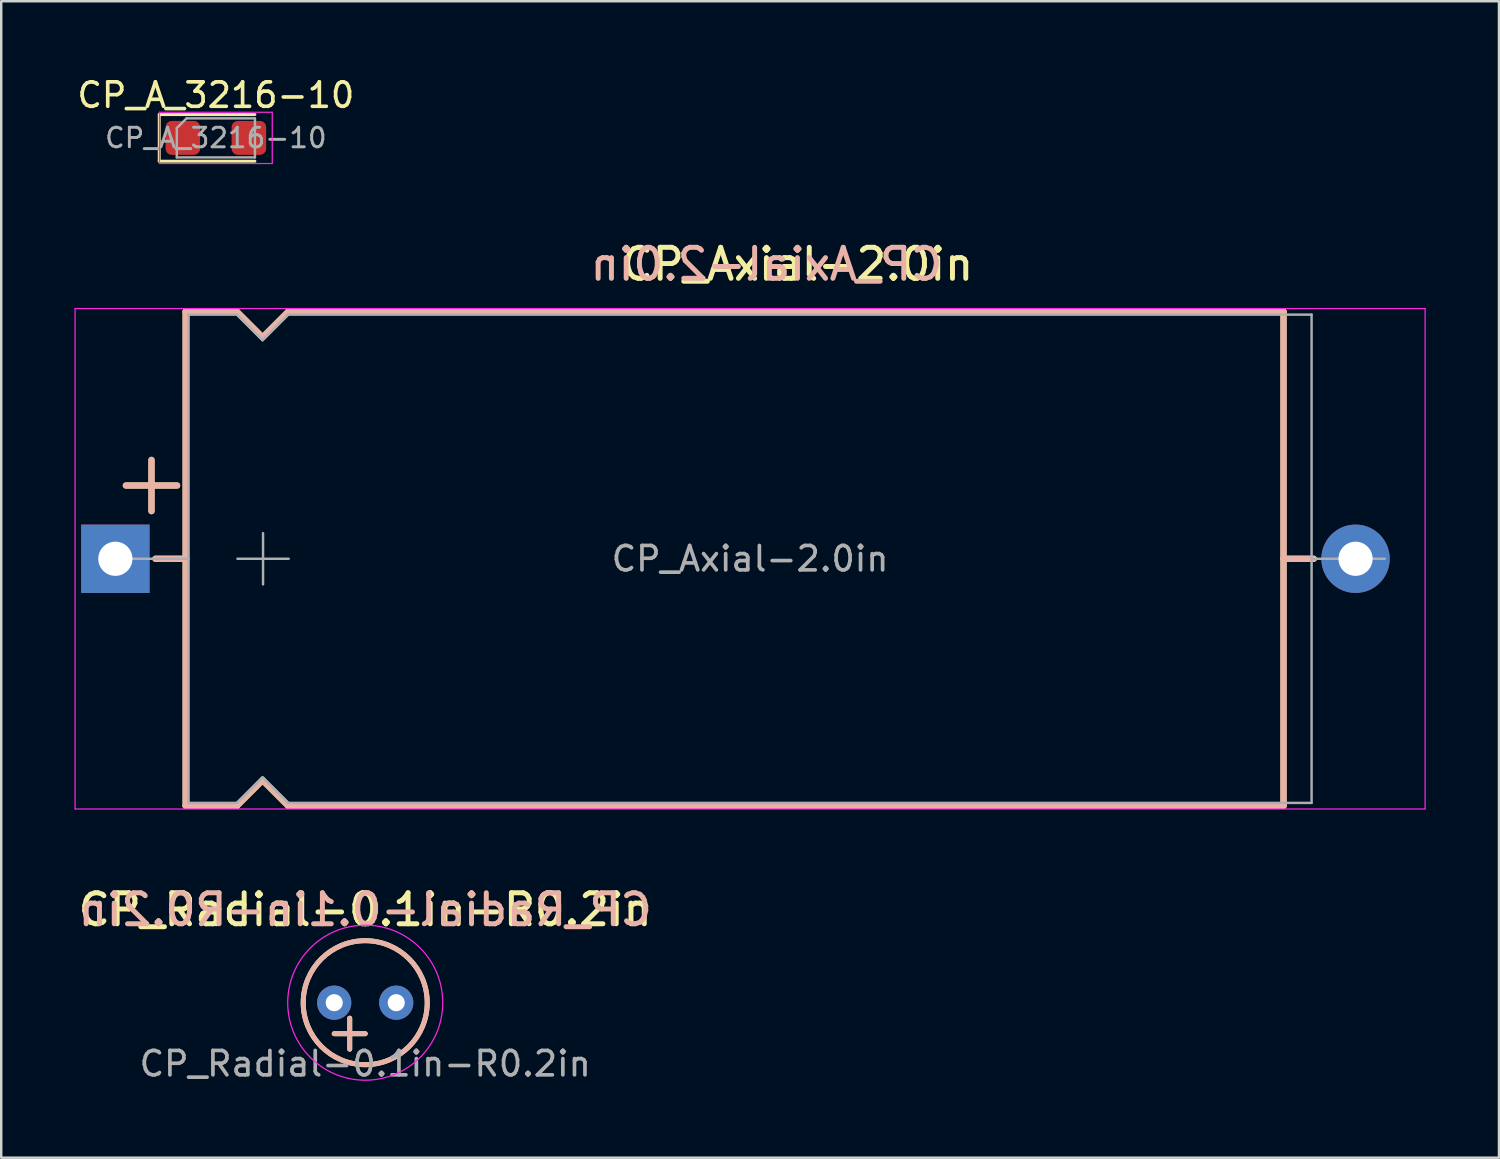
<source format=kicad_pcb>
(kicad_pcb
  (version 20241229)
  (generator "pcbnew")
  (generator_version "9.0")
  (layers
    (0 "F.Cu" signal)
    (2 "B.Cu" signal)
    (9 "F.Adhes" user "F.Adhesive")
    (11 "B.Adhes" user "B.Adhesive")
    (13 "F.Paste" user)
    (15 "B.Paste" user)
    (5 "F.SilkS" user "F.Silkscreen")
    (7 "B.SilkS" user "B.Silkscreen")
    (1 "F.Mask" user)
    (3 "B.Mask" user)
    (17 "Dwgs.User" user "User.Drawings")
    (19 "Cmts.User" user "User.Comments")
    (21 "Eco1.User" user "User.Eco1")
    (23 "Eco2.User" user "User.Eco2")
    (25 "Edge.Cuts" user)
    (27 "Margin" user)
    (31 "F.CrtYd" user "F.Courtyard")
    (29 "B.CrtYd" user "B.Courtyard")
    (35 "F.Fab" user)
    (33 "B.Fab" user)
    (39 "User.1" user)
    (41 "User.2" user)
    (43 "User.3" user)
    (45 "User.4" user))
  (footprint "CP_Radial-0.1in-R0.2in"
    (layer "F.Cu")
    (at 11.91 38.022)
    (property "Reference" "CP_Radial-0.1in-R0.2in" (at 0 -3.81 0) (unlocked yes) (layer "F.SilkS") (effects (font (size 1.27 1.27) (thickness 0.203))))
    (attr through_hole)
    (fp_line (start -1.27 1.27) (end 0 1.27) (stroke (width 0.203) (type default)) (layer "F.SilkS"))
    (fp_line (start -0.635 0.635) (end -0.635 1.905) (stroke (width 0.203) (type default)) (layer "F.SilkS"))
    (fp_circle (center 0 0) (end 2.54 0) (stroke (width 0.203) (type default)) (fill no) (layer "F.SilkS"))
    (fp_line (start -1.27 1.27) (end 0 1.27) (stroke (width 0.203) (type default)) (layer "B.SilkS"))
    (fp_line (start -0.635 0.635) (end -0.635 1.905) (stroke (width 0.203) (type default)) (layer "B.SilkS"))
    (fp_circle (center 0 0) (end 2.54 0) (stroke (width 0.203) (type default)) (fill no) (layer "B.SilkS"))
    (fp_circle (center 0 0) (end 3.175 0) (stroke (width 0.05) (type default)) (fill no) (layer "F.CrtYd"))
    (fp_text user "${Reference}" (at 0 -3.81 0) (unlocked yes) (layer "B.SilkS") (effects (font (size 1.27 1.27) (thickness 0.203)) (justify mirror)))
    (fp_text user "${REFERENCE}" (at 0 2.5 0) (unlocked yes) (layer "F.Fab") (effects (font (size 1 1) (thickness 0.15))))
    (pad "1" thru_hole circle (at -1.27 0) (size 1.4 1.4) (drill 0.7) (layers "*.Cu" "*.Mask"))
    (pad "2" thru_hole circle (at 1.27 0) (size 1.4 1.4) (drill 0.7) (layers "*.Cu" "*.Mask")))
  (footprint "CP_Axial-2.0in"
    (layer "F.Cu")
    (at 1.675 19.838)
    (property "Reference" "CP_Axial-2.0in" (at 27.94 -12.065 0) (layer "F.SilkS") (effects (font (size 1.27 1.27) (thickness 0.203))))
    (attr through_hole)
    (fp_line (start 0.43 -3) (end 2.53 -3) (stroke (width 0.254) (type solid)) (layer "F.SilkS"))
    (fp_line (start 1.48 -4.05) (end 1.48 -1.95) (stroke (width 0.254) (type solid)) (layer "F.SilkS"))
    (fp_line (start 1.64 0) (end 2.88 0) (stroke (width 0.254) (type solid)) (layer "F.SilkS"))
    (fp_line (start 2.88 -10.12) (end 2.88 10.12) (stroke (width 0.254) (type solid)) (layer "F.SilkS"))
    (fp_line (start 2.88 -10.12) (end 4.98 -10.12) (stroke (width 0.254) (type solid)) (layer "F.SilkS"))
    (fp_line (start 2.88 10.12) (end 4.98 10.12) (stroke (width 0.254) (type solid)) (layer "F.SilkS"))
    (fp_line (start 4.98 -10.12) (end 6.03 -9.07) (stroke (width 0.254) (type solid)) (layer "F.SilkS"))
    (fp_line (start 4.98 10.12) (end 6.03 9.07) (stroke (width 0.254) (type solid)) (layer "F.SilkS"))
    (fp_line (start 6.03 -9.07) (end 7.08 -10.12) (stroke (width 0.254) (type solid)) (layer "F.SilkS"))
    (fp_line (start 6.03 9.07) (end 7.08 10.12) (stroke (width 0.254) (type solid)) (layer "F.SilkS"))
    (fp_line (start 7.08 -10.12) (end 47.85 -10.12) (stroke (width 0.254) (type solid)) (layer "F.SilkS"))
    (fp_line (start 7.08 10.12) (end 47.85 10.12) (stroke (width 0.254) (type solid)) (layer "F.SilkS"))
    (fp_line (start 47.85 -10.12) (end 47.85 10.12) (stroke (width 0.254) (type solid)) (layer "F.SilkS"))
    (fp_line (start 49.09 0) (end 47.85 0) (stroke (width 0.254) (type solid)) (layer "F.SilkS"))
    (fp_line (start 0.43 -3) (end 2.53 -3) (stroke (width 0.254) (type solid)) (layer "B.SilkS"))
    (fp_line (start 1.48 -4.05) (end 1.48 -1.95) (stroke (width 0.254) (type solid)) (layer "B.SilkS"))
    (fp_line (start 1.64 0) (end 2.88 0) (stroke (width 0.254) (type solid)) (layer "B.SilkS"))
    (fp_line (start 2.88 -10.12) (end 2.88 10.12) (stroke (width 0.254) (type solid)) (layer "B.SilkS"))
    (fp_line (start 2.88 -10.12) (end 4.98 -10.12) (stroke (width 0.254) (type solid)) (layer "B.SilkS"))
    (fp_line (start 2.88 10.12) (end 4.98 10.12) (stroke (width 0.254) (type solid)) (layer "B.SilkS"))
    (fp_line (start 4.98 -10.12) (end 6.03 -9.07) (stroke (width 0.254) (type solid)) (layer "B.SilkS"))
    (fp_line (start 4.98 10.12) (end 6.03 9.07) (stroke (width 0.254) (type solid)) (layer "B.SilkS"))
    (fp_line (start 6.03 -9.07) (end 7.08 -10.12) (stroke (width 0.254) (type solid)) (layer "B.SilkS"))
    (fp_line (start 6.03 9.07) (end 7.08 10.12) (stroke (width 0.254) (type solid)) (layer "B.SilkS"))
    (fp_line (start 7.08 -10.12) (end 47.85 -10.12) (stroke (width 0.254) (type solid)) (layer "B.SilkS"))
    (fp_line (start 7.08 10.12) (end 47.85 10.12) (stroke (width 0.254) (type solid)) (layer "B.SilkS"))
    (fp_line (start 47.85 -10.12) (end 47.85 10.12) (stroke (width 0.254) (type solid)) (layer "B.SilkS"))
    (fp_line (start 49.09 0) (end 47.85 0) (stroke (width 0.254) (type solid)) (layer "B.SilkS"))
    (fp_line (start -1.65 -10.25) (end -1.65 10.25) (stroke (width 0.05) (type solid)) (layer "F.CrtYd"))
    (fp_line (start -1.65 10.25) (end 53.65 10.25) (stroke (width 0.05) (type solid)) (layer "F.CrtYd"))
    (fp_line (start 53.65 -10.25) (end -1.65 -10.25) (stroke (width 0.05) (type solid)) (layer "F.CrtYd"))
    (fp_line (start 53.65 10.25) (end 53.65 -10.25) (stroke (width 0.05) (type solid)) (layer "F.CrtYd"))
    (fp_line (start 0 0) (end 3 0) (stroke (width 0.1) (type solid)) (layer "F.Fab"))
    (fp_line (start 3 -10) (end 3 10) (stroke (width 0.1) (type solid)) (layer "F.Fab"))
    (fp_line (start 3 -10) (end 4.98 -10) (stroke (width 0.1) (type solid)) (layer "F.Fab"))
    (fp_line (start 3 10) (end 4.98 10) (stroke (width 0.1) (type solid)) (layer "F.Fab"))
    (fp_line (start 4.98 -10) (end 6.03 -8.95) (stroke (width 0.1) (type solid)) (layer "F.Fab"))
    (fp_line (start 4.98 10) (end 6.03 8.95) (stroke (width 0.1) (type solid)) (layer "F.Fab"))
    (fp_line (start 5 0) (end 7.1 0) (stroke (width 0.1) (type solid)) (layer "F.Fab"))
    (fp_line (start 6.03 -8.95) (end 7.08 -10) (stroke (width 0.1) (type solid)) (layer "F.Fab"))
    (fp_line (start 6.03 8.95) (end 7.08 10) (stroke (width 0.1) (type solid)) (layer "F.Fab"))
    (fp_line (start 6.05 -1.05) (end 6.05 1.05) (stroke (width 0.1) (type solid)) (layer "F.Fab"))
    (fp_line (start 7.08 -10) (end 49 -10) (stroke (width 0.1) (type solid)) (layer "F.Fab"))
    (fp_line (start 7.08 10) (end 49 10) (stroke (width 0.1) (type solid)) (layer "F.Fab"))
    (fp_line (start 49 -10) (end 49 10) (stroke (width 0.1) (type solid)) (layer "F.Fab"))
    (fp_line (start 52 0) (end 49 0) (stroke (width 0.1) (type solid)) (layer "F.Fab"))
    (fp_text user "${Reference}" (at 26.67 -12.065 0) (unlocked yes) (layer "B.SilkS") (effects (font (size 1.27 1.27) (thickness 0.203)) (justify mirror)))
    (fp_text user "${REFERENCE}" (at 26 0 0) (layer "F.Fab") (effects (font (size 1 1) (thickness 0.15))))
    (pad "1" thru_hole rect (at 0 0) (size 2.8 2.8) (drill 1.4) (layers "*.Cu" "*.Mask"))
    (pad "2" thru_hole oval (at 50.8 0) (size 2.8 2.8) (drill 1.4) (layers "*.Cu" "*.Mask")))
  (footprint "CP_A_3216-10"
    (layer "F.Cu")
    (at 5.792 2.598)
    (property "Reference" "CP_A_3216-10" (at 0 -1.75 0) (layer "F.SilkS") (effects (font (size 1 1) (thickness 0.15))))
    (attr smd)
    (fp_line (start -2.32 -0.955) (end -2.32 0.955) (stroke (width 0.12) (type solid)) (layer "F.SilkS"))
    (fp_line (start -2.32 0.955) (end 1.6 0.955) (stroke (width 0.12) (type solid)) (layer "F.SilkS"))
    (fp_line (start 1.6 -0.955) (end -2.32 -0.955) (stroke (width 0.12) (type solid)) (layer "F.SilkS"))
    (fp_line (start -2.31 -1.05) (end 2.31 -1.05) (stroke (width 0.05) (type solid)) (layer "F.CrtYd"))
    (fp_line (start -2.31 1.05) (end -2.31 -1.05) (stroke (width 0.05) (type solid)) (layer "F.CrtYd"))
    (fp_line (start 2.31 -1.05) (end 2.31 1.05) (stroke (width 0.05) (type solid)) (layer "F.CrtYd"))
    (fp_line (start 2.31 1.05) (end -2.31 1.05) (stroke (width 0.05) (type solid)) (layer "F.CrtYd"))
    (fp_line (start -1.6 -0.4) (end -1.6 0.8) (stroke (width 0.1) (type solid)) (layer "F.Fab"))
    (fp_line (start -1.6 0.8) (end 1.6 0.8) (stroke (width 0.1) (type solid)) (layer "F.Fab"))
    (fp_line (start -1.2 -0.8) (end -1.6 -0.4) (stroke (width 0.1) (type solid)) (layer "F.Fab"))
    (fp_line (start 1.6 -0.8) (end -1.2 -0.8) (stroke (width 0.1) (type solid)) (layer "F.Fab"))
    (fp_line (start 1.6 0.8) (end 1.6 -0.8) (stroke (width 0.1) (type solid)) (layer "F.Fab"))
    (fp_text user "${REFERENCE}" (at 0 0 0) (layer "F.Fab") (effects (font (size 0.8 0.8) (thickness 0.12))))
    (pad "1" smd roundrect (at -1.353 0) (size 1.415 1.39) (layers "F.Cu" "F.Mask" "F.Paste") (roundrect_rratio 0.18))
    (pad "2" smd roundrect (at 1.353 0) (size 1.415 1.39) (layers "F.Cu" "F.Mask" "F.Paste") (roundrect_rratio 0.18)))
  (gr_rect
    (start -3 -3)
    (end 58.35 44.371)
    (stroke (width 0.1) (type default))
    (fill no)
    (layer "Edge.Cuts")))
</source>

Exercise goal: If a line in the data above includes the string "fill", copy it.

Exercise result:
    (fp_circle (center 0 0) (end 2.54 0) (stroke (width 0.203) (type default)) (fill no) (layer "F.SilkS"))
    (fp_circle (center 0 0) (end 2.54 0) (stroke (width 0.203) (type default)) (fill no) (layer "B.SilkS"))
    (fp_circle (center 0 0) (end 3.175 0) (stroke (width 0.05) (type default)) (fill no) (layer "F.CrtYd"))
    (fill no)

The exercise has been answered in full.